From the post on dissertation embargoes, write out the passage starting with "On the one hand" and going on through "a book contract.".

TEXT SHOWN.
═══

So what’s left? The only thought left is the old-fashioned way – hire somebody to type it all out. That’s what I’m seriously considering at this stage. Suggestions?

To embargo or not to embargo, that is the question

Interesting discussion going on about a recent American Historical Association policy calling on History departments and libraries to allow PhD holders to keep their online dissertations closed to public access for up to six years, instead of the now-standard 1-3 years.

Two overviews: Chronicle of Higher Ed and Inside Higher Ed. Be sure to check out the comments as well. There’s also a Q&A on the AHA website defending the policy, with a few comments.

On the one hand we have the AHA, combined with increasingly-nervous PhD graduates facing a horrible academic job market. Their argument essentially boils down to protecting the potential future job prospects of said grads. Without a book (i.e. a revised dissertation), it’s said PhD grads won’t be able to get academic jobs and acquire tenure. And, according to some university press editors, an openly-available online dissertation discourages them from offering a publishing contract. They only want to publish fresh original arguments that will blow your mind. The argument is pretty simple: No book, no tenure. So make it easier to get a book contract.

On the other hand, just about every point and assumption above is contested by critics: that university presses won’t publish work derived from online theses; that scholars won’t buy works derived from online theses; that most dissertations will even get published as a monograph; that History should remain focused on the published monograph. In contrast with the AHA’s professional (read: job) concerns, critics of the new policy tend to gravitate around several related philosophical beliefs: in timely open access to publicly-funded research; that historical knowledge is about disseminating information rather than hiding it; that the profession needs to squarely face up to the reality that an increasing number of History PhDs won’t ever get an academic teaching position (even if they want one) regardless of whether they publish or not – hence the rise of (short-term?) jobs in the Digital Humanities; and a general desire to drag History into the digital age, which means lessening the totemic status of the monograph. As the joke goes: “monograph (noun): a book written by one person and read by one person.”

I’m a bit conflict on the question, so I thought I’d look back at my own experience (“write what you know,” they always say).

My Experience

Untangling all these arguments would require a lot of empirical evidence that we probably don’t have. I have no idea whether anyone will be denied a job or tenure if they don’t embargo their dissertations. But I can speak to how my online dissertation spread, who used it, and where I am now as a result. My main conclusion is primarily descriptive: if anybody cares (and you want people to care), your dissertation will get released into the wild regardless of what you do.

I successfully defended my dissertation in October 2002, on the anniversary of Lepanto in fact. Fortunately I played the role of Don Juan of Austria, and made only a few minor changes to the manuscript before it was “presented in Partial Fulfillment of the Requirements for the Degree Doctor of Philosophy in the Graduate School of The Ohio State University.” I chose to forego an embargo although I had the option of up to three years. Don’t really know why I refused – maybe I was lazy, or freaking out over the impending job search, or maybe there was already a glimmer of the open-access proponent bubbling up inside me. I wasn’t particularly embarrassed with the product, although I’m very glad I was able to delete a chapter or two for the book and add a few new chapters. The dissertation was thus immediately placed online (full PDF) on Ohiolink for the world to download – still there in fact.

═══

DATASET SECTION.
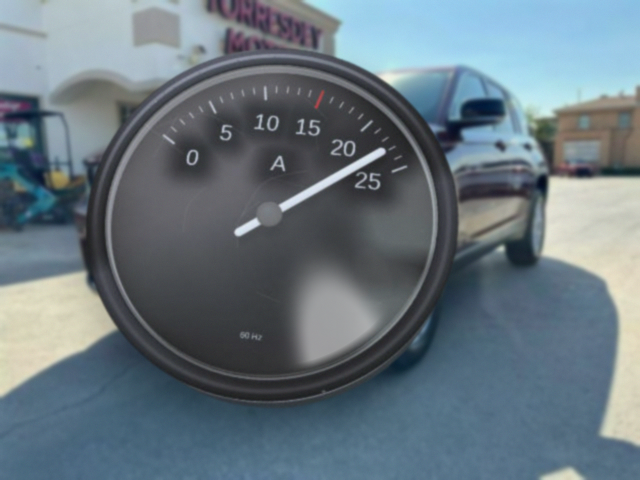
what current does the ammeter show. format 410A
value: 23A
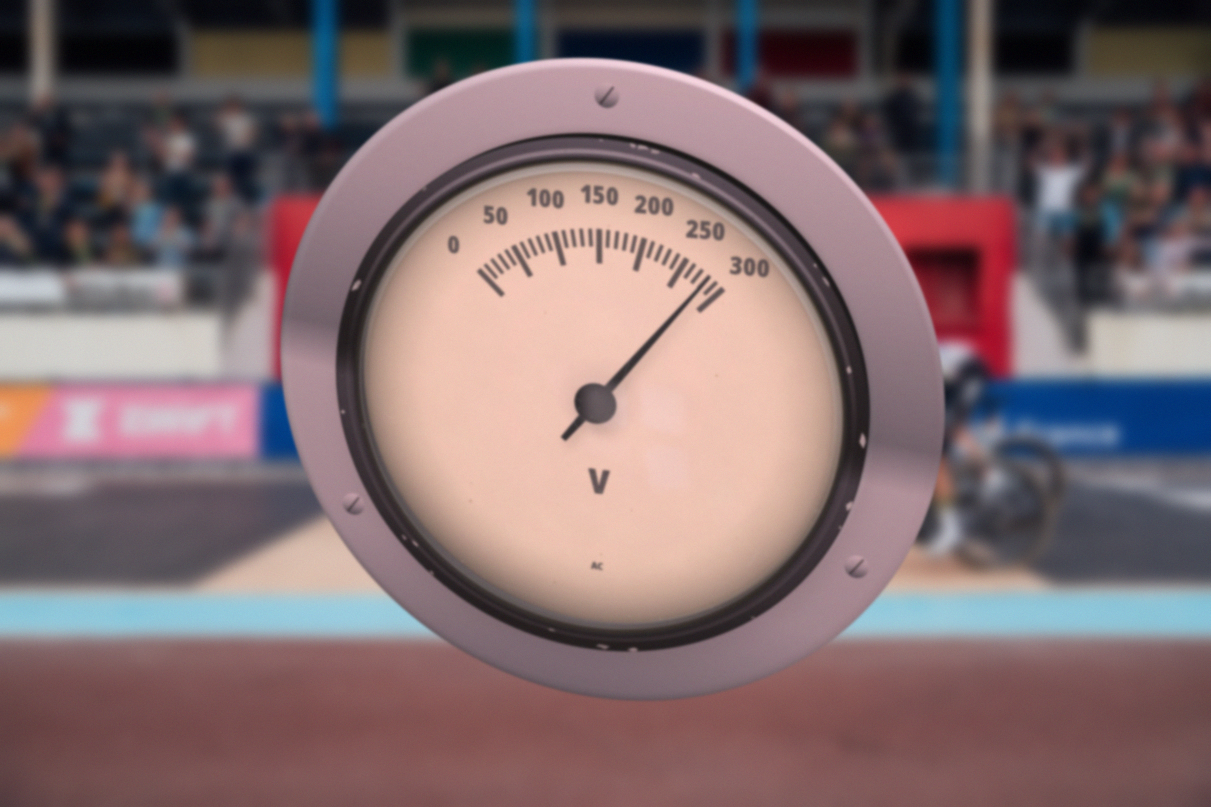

═══

REPLY TO THE EXERCISE.
On the one hand we have the AHA, combined with increasingly-nervous PhD graduates facing a horrible academic job market. Their argument essentially boils down to protecting the potential future job prospects of said grads. Without a book (i.e. a revised dissertation), it’s said PhD grads won’t be able to get academic jobs and acquire tenure. And, according to some university press editors, an openly-available online dissertation discourages them from offering a publishing contract. They only want to publish fresh original arguments that will blow your mind. The argument is pretty simple: No book, no tenure. So make it easier to get a book contract.